Wenshu temple: has a history of over 1000 years, and is the largest and the best-preserved Buddhist temple in Chengdu. It has been a destination for Buddhist pilgrims for centuries as well as a famous tourist site that features many Buddhist cultural relics.
Leshan Giant Buddha: The Leshan Giant Buddha Scenic Spot, named after the giant statue of Buddha, was included on the UNESCO’s World Heritage list in 1996. Over 233 feet in height and 28 feet in width, the Leshan Giant Buddha is the biggest colossus in the world and it symbolizes brightness and happiness.
Sanxingdui Museum: located 25 miles north of Chengdu City, the museum houses relics from one of the most important archaeological discoveries of the twentieth century.
Qing Yang Gong Temple: otherwise known as Green Goat Palace, is situated in the western portion of Chengdu City. According to legend, Qing Yang Gong was said to be the birth place of the founder of Taoism, Lao Tsu, and is where he made the first sermon about Taoism.

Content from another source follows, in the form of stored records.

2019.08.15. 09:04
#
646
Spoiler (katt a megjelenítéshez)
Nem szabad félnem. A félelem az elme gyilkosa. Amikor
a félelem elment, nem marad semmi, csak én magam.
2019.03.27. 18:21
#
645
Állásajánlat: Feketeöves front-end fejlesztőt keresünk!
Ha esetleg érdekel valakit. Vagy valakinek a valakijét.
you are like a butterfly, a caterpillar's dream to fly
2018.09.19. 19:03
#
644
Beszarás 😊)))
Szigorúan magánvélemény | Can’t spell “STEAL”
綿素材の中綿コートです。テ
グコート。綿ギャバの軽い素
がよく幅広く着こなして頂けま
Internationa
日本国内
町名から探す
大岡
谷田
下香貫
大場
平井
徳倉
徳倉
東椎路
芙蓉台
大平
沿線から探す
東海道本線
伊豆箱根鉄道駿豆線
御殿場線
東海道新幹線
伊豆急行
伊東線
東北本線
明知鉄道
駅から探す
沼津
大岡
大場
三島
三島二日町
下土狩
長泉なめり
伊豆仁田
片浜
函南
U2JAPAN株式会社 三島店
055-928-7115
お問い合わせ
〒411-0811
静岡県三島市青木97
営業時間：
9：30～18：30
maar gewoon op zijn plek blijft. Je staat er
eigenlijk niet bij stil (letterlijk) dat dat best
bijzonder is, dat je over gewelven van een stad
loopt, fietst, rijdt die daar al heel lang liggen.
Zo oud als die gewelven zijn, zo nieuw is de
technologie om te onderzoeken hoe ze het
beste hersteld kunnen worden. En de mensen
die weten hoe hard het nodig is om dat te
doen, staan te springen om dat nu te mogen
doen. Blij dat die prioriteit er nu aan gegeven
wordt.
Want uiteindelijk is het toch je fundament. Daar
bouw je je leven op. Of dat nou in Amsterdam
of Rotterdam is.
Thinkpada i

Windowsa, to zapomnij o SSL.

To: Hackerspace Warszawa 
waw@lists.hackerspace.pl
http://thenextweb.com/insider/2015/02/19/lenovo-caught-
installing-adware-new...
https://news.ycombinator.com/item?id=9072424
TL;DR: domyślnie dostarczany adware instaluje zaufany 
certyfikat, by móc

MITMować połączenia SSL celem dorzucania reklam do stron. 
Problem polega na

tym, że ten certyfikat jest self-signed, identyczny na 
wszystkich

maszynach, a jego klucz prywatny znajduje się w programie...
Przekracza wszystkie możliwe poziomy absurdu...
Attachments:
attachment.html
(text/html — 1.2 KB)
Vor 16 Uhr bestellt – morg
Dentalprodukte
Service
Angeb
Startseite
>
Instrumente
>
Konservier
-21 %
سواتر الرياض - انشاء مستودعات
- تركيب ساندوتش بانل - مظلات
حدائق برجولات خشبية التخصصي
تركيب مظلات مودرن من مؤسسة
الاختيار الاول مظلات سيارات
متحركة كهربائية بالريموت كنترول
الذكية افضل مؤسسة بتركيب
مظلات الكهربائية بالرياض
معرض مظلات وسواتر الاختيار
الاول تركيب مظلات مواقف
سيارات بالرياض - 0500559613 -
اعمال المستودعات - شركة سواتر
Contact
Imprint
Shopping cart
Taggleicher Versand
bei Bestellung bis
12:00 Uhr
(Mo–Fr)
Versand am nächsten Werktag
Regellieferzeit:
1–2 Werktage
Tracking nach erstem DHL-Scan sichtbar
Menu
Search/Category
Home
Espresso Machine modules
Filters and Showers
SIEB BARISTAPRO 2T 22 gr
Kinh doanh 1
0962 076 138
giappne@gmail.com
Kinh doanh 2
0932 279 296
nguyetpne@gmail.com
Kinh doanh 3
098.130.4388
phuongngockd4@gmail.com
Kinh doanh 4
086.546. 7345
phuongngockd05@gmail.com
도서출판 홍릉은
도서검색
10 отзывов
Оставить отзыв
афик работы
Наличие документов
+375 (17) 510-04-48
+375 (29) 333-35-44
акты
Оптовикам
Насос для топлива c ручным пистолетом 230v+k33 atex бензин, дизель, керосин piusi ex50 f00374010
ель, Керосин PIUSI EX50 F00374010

Qing Yang Gong is regarded as a cultural and historical site of great importance in Chengdu.
Sichuan Opera Theatre: is characterized by unique solos, refined acting, rich percussion, and talented comedians, whose skills are unparalleled in the world. Sichuan Opera performances are always full of wit, humor, lively dialogues, and pronounced local flavors. To portray special characters, the opera incorporates a series of stunts, including the famous “face-changing.” In Chinese opera, facial makeup is usually painted, but in Sichuan Opera, the performer can change his or her facial makeup in the snap of a finger right on stage.
Jiuzhai Kou (Nine Stockaded Gap): rated by the UN as one of the greatest natural legacies in the world, Jiuzhaikou is located 450 kilomiles away from Chengdu. With the total area of over 72,000 hectares, it is named as Jiu Zhai Kou because there were 9 “Zang” (a Chinese clan) stockaded villages. The area is famous for its magnificent waterfall and fountain and is also known as “Kingdom of fairy tale”

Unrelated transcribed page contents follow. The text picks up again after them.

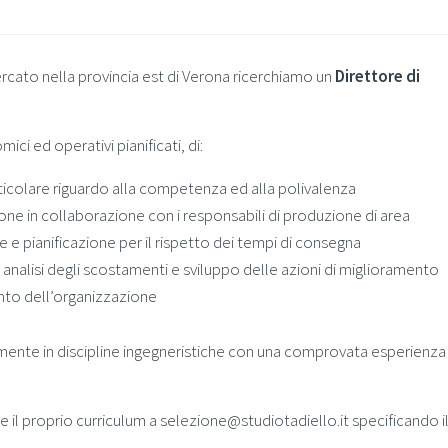
rcato nella provincia est di Verona ricerchiamo un
Direttore di
ici ed operativi pianificati, di:
ticolare riguardo alla competenza ed alla polivalenza
e in collaborazione con i responsabili di produzione di area
 e pianificazione per il rispetto dei tempi di consegna
nalisi degli scostamenti e sviluppo delle azioni di miglioramento
ento dell’organizzazione
lmente in discipline ingegneristiche con una comprovata esperienza 
 il proprio curriculum a selezione@studiotadiello.it specificando il r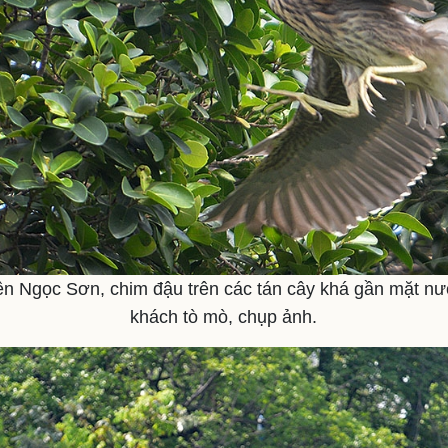
ền Ngọc Sơn, chim đậu trên các tán cây khá gần mặt nướ
khách tò mò, chụp ảnh.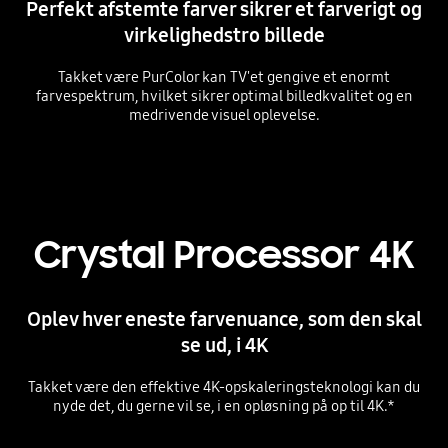
Perfekt afstemte farver sikrer et farverigt og
virkelighedstro billede
Takket være PurColor kan TV'et gengive et enormt
farvespektrum, hvilket sikrer optimal billedkvalitet og en
medrivende visuel oplevelse.
Crystal Processor 4K
Oplev hver eneste farvenuance, som den skal
se ud, i 4K
Takket være den effektive 4K-opskaleringsteknologi kan du
nyde det, du gerne vil se, i en opløsning på op til 4K.*
Playing video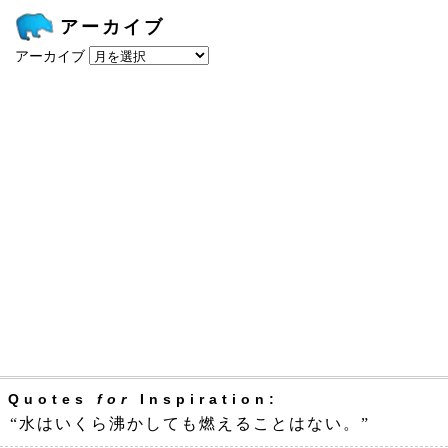
アーカイブ
アーカイブ
Quotes
for
Inspiration:
“水はいくら沸かしても燃えることはない。”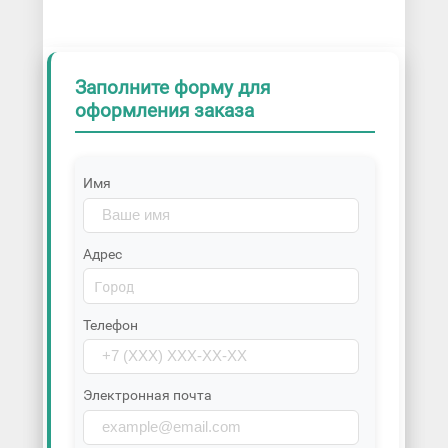
Заполните форму для
оформления заказа
Имя
Адрес
Телефон
Электронная почта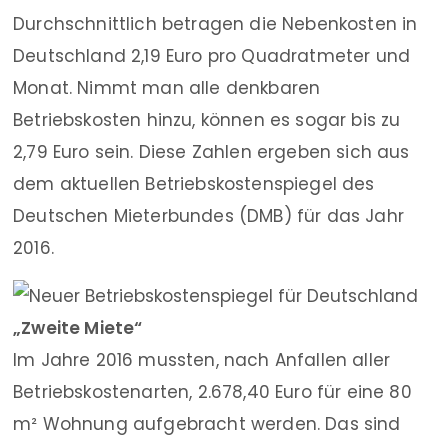
Durchschnittlich betragen die Nebenkosten in
Deutschland 2,19 Euro pro Quadratmeter und
Monat. Nimmt man alle denkbaren
Betriebskosten hinzu, können es sogar bis zu
2,79 Euro sein. Diese Zahlen ergeben sich aus
dem aktuellen Betriebskostenspiegel des
Deutschen Mieterbundes (DMB) für das Jahr
2016.
„Zweite Miete“
Im Jahre 2016 mussten, nach Anfallen aller
Betriebskostenarten, 2.678,40 Euro für eine 80
m² Wohnung aufgebracht werden. Das sind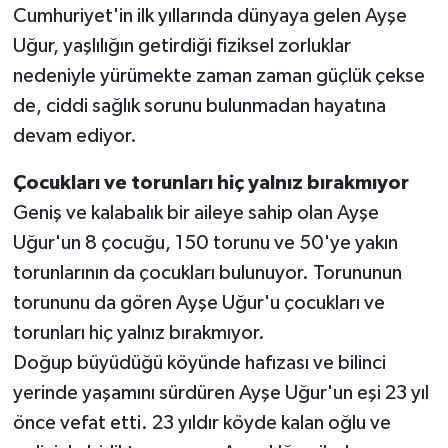
Cumhuriyet'in ilk yıllarında dünyaya gelen Ayşe
Uğur, yaşlılığın getirdiği fiziksel zorluklar
Video Haber
nedeniyle yürümekte zaman zaman güçlük çekse
Yaşam
de, ciddi sağlık sorunu bulunmadan hayatına
devam ediyor.
Yeme-İçme
Çocukları ve torunları hiç yalnız bırakmıyor
Yemek
Geniş ve kalabalık bir aileye sahip olan Ayşe
Uğur'un 8 çocuğu, 150 torunu ve 50'ye yakın
torunlarının da çocukları bulunuyor. Torununun
torununu da gören Ayşe Uğur'u çocukları ve
torunları hiç yalnız bırakmıyor.
Doğup büyüdüğü köyünde hafızası ve bilinci
yerinde yaşamını sürdüren Ayşe Uğur'un eşi 23 yıl
önce vefat etti. 23 yıldır köyde kalan oğlu ve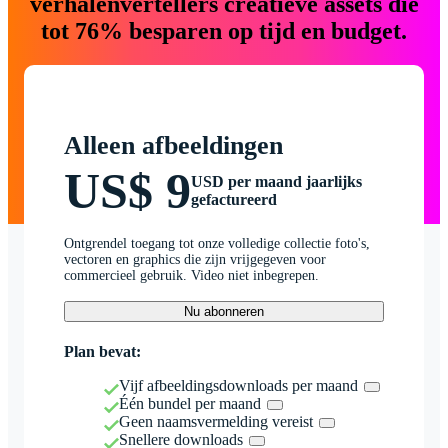
verhalenvertellers creatieve assets die
tot 76% besparen op tijd en budget.
Alleen afbeeldingen
US$ 9
USD per maand jaarlijks
gefactureerd
Ontgrendel toegang tot onze volledige collectie foto's,
vectoren en graphics die zijn vrijgegeven voor
commercieel gebruik. Video niet inbegrepen.
Nu abonneren
Plan bevat:
Vijf afbeeldingsdownloads per maand
Één bundel per maand
Geen naamsvermelding vereist
Snellere downloads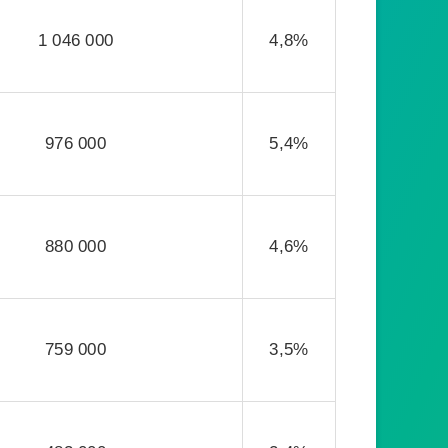
1 046 000
4,8%
976 000
5,4%
880 000
4,6%
759 000
3,5%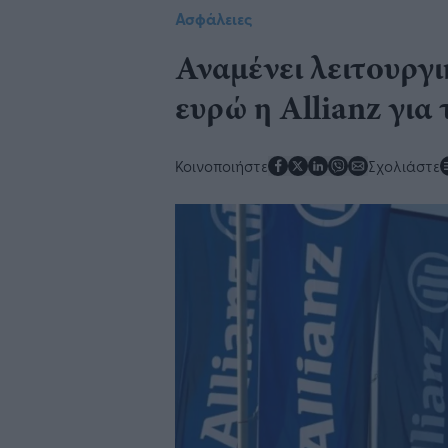
Ασφάλειες
Αναμένει λειτουργι
ευρώ η Allianz για
Κοινοποιήστε
Σχολιάστε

E’mei Mountain: Noted by the UN as one of the greatest legacies of ancient culture and natural landscape, E’mei Mountain is situated 160 kilometers away from the southwest Chengdu. The mountain extends more than 200 kilometers and the epic reaches 3099 metres above the sea level. In E’mei Mountain its features are craggy, the cliffs are layered and the trees are a lush green-that is why there is a Chinese saying that “Emei is the most beautiful place in the world”.